### What the exercise asks
Please pull every line of text out of the records below and copy it word for word, leaving the pictures out.

── Supplied records ──

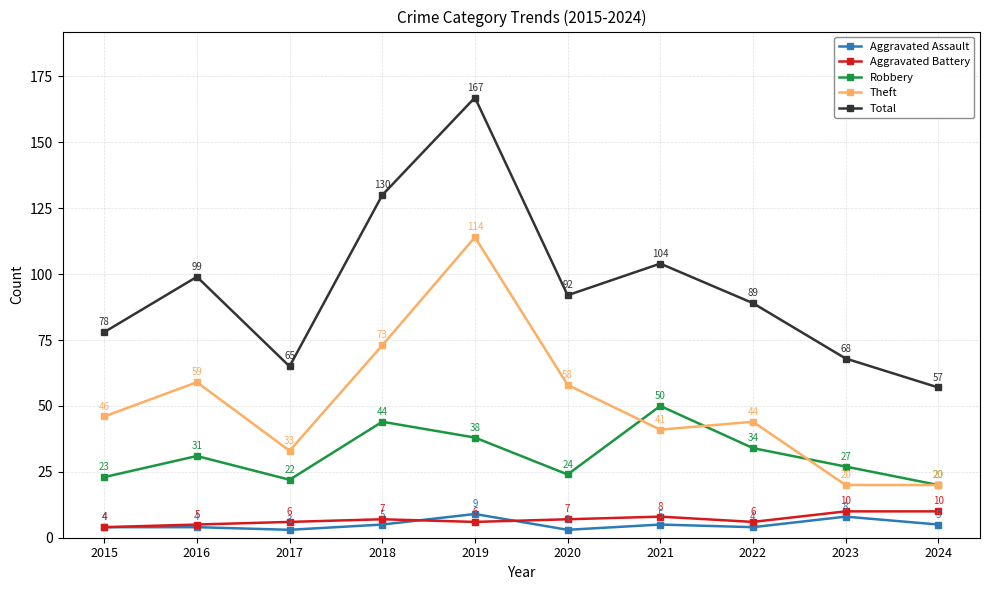

Reading left to right, transcribe all the data shown in this chart.

Aggravated Assault: 4	4	3	5	9	3	5	4	8	5
Aggravated Battery: 4	5	6	7	6	7	8	6	10	10
Robbery: 23	31	22	44	38	24	50	34	27	20
Theft: 46	59	33	73	114	58	41	44	20	20
Total: 78	99	65	130	167	92	104	89	68	57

───

### Problem solution
Reading left to right, transcribe all the data shown in this chart.

Aggravated Assault: 4	4	3	5	9	3	5	4	8	5
Aggravated Battery: 4	5	6	7	6	7	8	6	10	10
Robbery: 23	31	22	44	38	24	50	34	27	20
Theft: 46	59	33	73	114	58	41	44	20	20
Total: 78	99	65	130	167	92	104	89	68	57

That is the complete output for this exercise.